Michael Hagar died about a year after being diagnosed

SAND SPRINGS, Okla. — A Sand Springs woman is hosting a Pulmonary Fibrosis awareness walk in September in honor of her late husband.

Stephanie Hagar wears her husband Michael’s ashes and wedding ring around her neck and has a tattoo in his honor on her wrist. They were married for less than a year when he lost his fight with Pulmonary Fibrosis.

Diagnosed at just 49, the Pulmonary Fibrosis Foundation describes the disease as scarring in the lungs.”

Hagar told FOX23 her husband spent months in and out of the hospital and his dependence on oxygen only got worse with time.

“He suffered with this disease, he couldn’t breathe,” she said.

About a year after he was diagnosed, Michael died in April 2022 at age 50. He was less than two weeks away from preparation for a double lung transplant, which his wife said was his only shot at survival. Hagar said she had never heard of this disease and wants to make sure that is not the case for others, so she is hosting an awareness walk at the end of September, or Pulmonary Fibrosis Awareness Month.

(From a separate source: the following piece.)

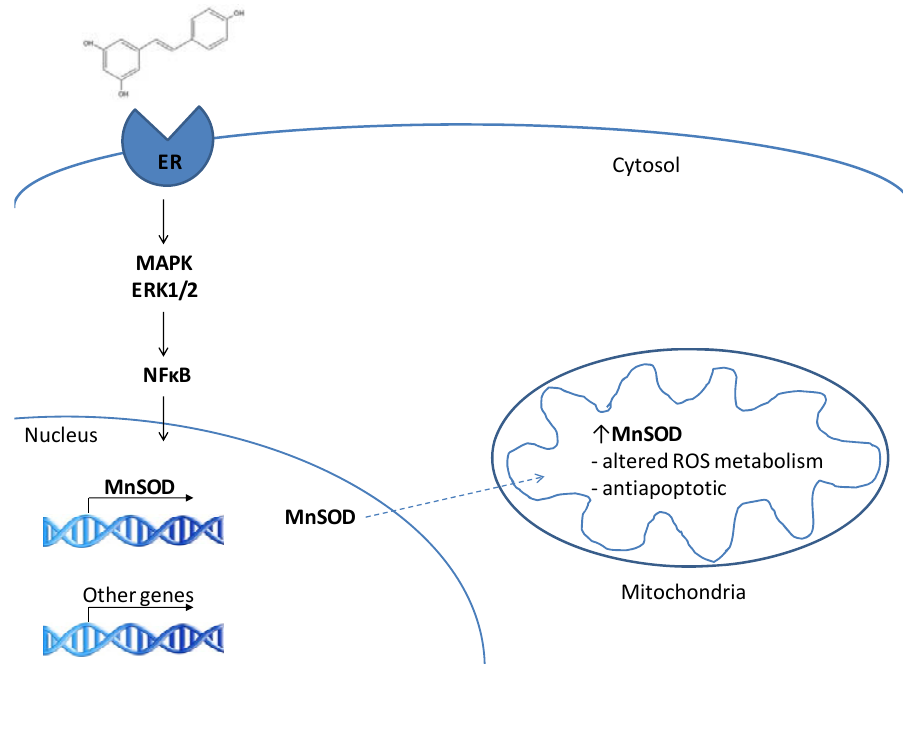
Figure 1. A proposed pathway for the RES-induced stimulation of MnSOD transcription via estrogen receptor-mediated regulation of NF κ B activity. Based on the E2-induced transcriptional upregulation of MnSOD and other mitochondrial proteins described by Borras et al . [63]. MAPK = mitogen activated protein kinase; ERK1/2 = extracellular signal regulated kinases ½; NF κ B = nuclear factor κ B; MnSOD = manganese superoxide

“I want to bring awareness to it, that way there’s more research, and hopefully one day a cure, because I don’t want somebody else out there to have to suffer like he had to suffer, because he didn’t deserve it,” she says.

The walk is scheduled for Saturday, September 24 at Ray Brown Park in Sand Springs. The walk loops around the park totaling less than a mile. It’s free to participate, but Hagar is collecting donations for the Pulmonary Fibrosis Foundation.